_Records to process_
☆ ☆ ☆

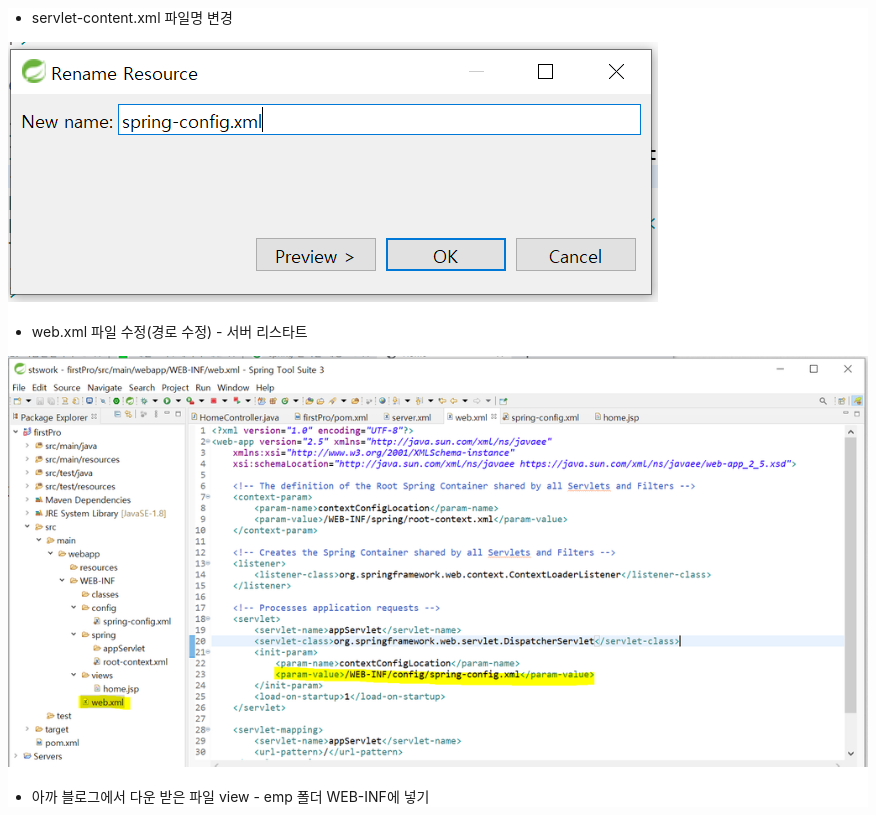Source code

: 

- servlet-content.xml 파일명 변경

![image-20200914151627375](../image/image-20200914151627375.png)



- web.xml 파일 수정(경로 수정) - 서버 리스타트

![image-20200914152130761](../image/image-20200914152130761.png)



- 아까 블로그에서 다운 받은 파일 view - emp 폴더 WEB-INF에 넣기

☆ ☆ ☆

_Activity_
Work out, please, how many lines above contain "image"; answer only with the number.

_Reply to the task_
2